Assignment: Nothing in the data should be altered when it is repeated in full.
*** Opening Data listing ***
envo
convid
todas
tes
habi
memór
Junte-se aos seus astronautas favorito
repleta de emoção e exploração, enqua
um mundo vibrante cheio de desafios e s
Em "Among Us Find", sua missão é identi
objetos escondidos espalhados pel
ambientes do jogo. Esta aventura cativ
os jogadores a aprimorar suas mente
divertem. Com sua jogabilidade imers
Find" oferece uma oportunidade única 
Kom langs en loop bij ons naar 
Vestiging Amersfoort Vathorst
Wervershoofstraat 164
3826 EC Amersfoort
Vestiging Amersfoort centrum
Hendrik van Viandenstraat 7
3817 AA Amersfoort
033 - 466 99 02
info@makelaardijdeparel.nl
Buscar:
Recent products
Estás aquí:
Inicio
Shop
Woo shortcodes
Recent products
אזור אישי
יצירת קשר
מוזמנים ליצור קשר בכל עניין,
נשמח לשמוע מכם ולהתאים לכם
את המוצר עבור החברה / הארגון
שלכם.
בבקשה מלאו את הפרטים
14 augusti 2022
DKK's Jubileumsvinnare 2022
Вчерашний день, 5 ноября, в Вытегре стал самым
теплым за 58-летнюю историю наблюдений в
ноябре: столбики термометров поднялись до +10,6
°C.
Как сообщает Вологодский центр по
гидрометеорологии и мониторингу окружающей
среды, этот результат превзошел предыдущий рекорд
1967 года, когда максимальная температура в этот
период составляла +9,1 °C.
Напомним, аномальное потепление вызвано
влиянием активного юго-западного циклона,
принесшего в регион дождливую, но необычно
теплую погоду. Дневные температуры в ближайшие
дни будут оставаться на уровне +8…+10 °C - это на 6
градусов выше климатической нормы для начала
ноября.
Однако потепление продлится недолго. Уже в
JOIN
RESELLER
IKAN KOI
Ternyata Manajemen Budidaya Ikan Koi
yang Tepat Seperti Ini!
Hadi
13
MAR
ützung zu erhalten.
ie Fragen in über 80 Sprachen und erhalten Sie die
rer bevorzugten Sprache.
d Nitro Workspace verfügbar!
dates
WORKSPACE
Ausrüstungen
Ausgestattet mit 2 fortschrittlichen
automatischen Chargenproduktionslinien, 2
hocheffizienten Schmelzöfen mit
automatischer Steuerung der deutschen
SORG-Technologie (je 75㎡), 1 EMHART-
*** Closing Data listing ***
Answer section:
envo
convid
todas
tes
habi
memór
Junte-se aos seus astronautas favorito
repleta de emoção e exploração, enqua
um mundo vibrante cheio de desafios e s
Em "Among Us Find", sua missão é identi
objetos escondidos espalhados pel
ambientes do jogo. Esta aventura cativ
os jogadores a aprimorar suas mente
divertem. Com sua jogabilidade imers
Find" oferece uma oportunidade única 
Kom langs en loop bij ons naar 
Vestiging Amersfoort Vathorst
Wervershoofstraat 164
3826 EC Amersfoort
Vestiging Amersfoort centrum
Hendrik van Viandenstraat 7
3817 AA Amersfoort
033 - 466 99 02
info@makelaardijdeparel.nl
Buscar:
Recent products
Estás aquí:
Inicio
Shop
Woo shortcodes
Recent products
אזור אישי
יצירת קשר
מוזמנים ליצור קשר בכל עניין,
נשמח לשמוע מכם ולהתאים לכם
את המוצר עבור החברה / הארגון
שלכם.
בבקשה מלאו את הפרטים
14 augusti 2022
DKK's Jubileumsvinnare 2022
Вчерашний день, 5 ноября, в Вытегре стал самым
теплым за 58-летнюю историю наблюдений в
ноябре: столбики термометров поднялись до +10,6
°C.
Как сообщает Вологодский центр по
гидрометеорологии и мониторингу окружающей
среды, этот результат превзошел предыдущий рекорд
1967 года, когда максимальная температура в этот
период составляла +9,1 °C.
Напомним, аномальное потепление вызвано
влиянием активного юго-западного циклона,
принесшего в регион дождливую, но необычно
теплую погоду. Дневные температуры в ближайшие
дни будут оставаться на уровне +8…+10 °C - это на 6
градусов выше климатической нормы для начала
ноября.
Однако потепление продлится недолго. Уже в
JOIN
RESELLER
IKAN KOI
Ternyata Manajemen Budidaya Ikan Koi
yang Tepat Seperti Ini!
Hadi
13
MAR
ützung zu erhalten.
ie Fragen in über 80 Sprachen und erhalten Sie die
rer bevorzugten Sprache.
d Nitro Workspace verfügbar!
dates
WORKSPACE
Ausrüstungen
Ausgestattet mit 2 fortschrittlichen
automatischen Chargenproduktionslinien, 2
hocheffizienten Schmelzöfen mit
automatischer Steuerung der deutschen
SORG-Technologie (je 75㎡), 1 EMHART-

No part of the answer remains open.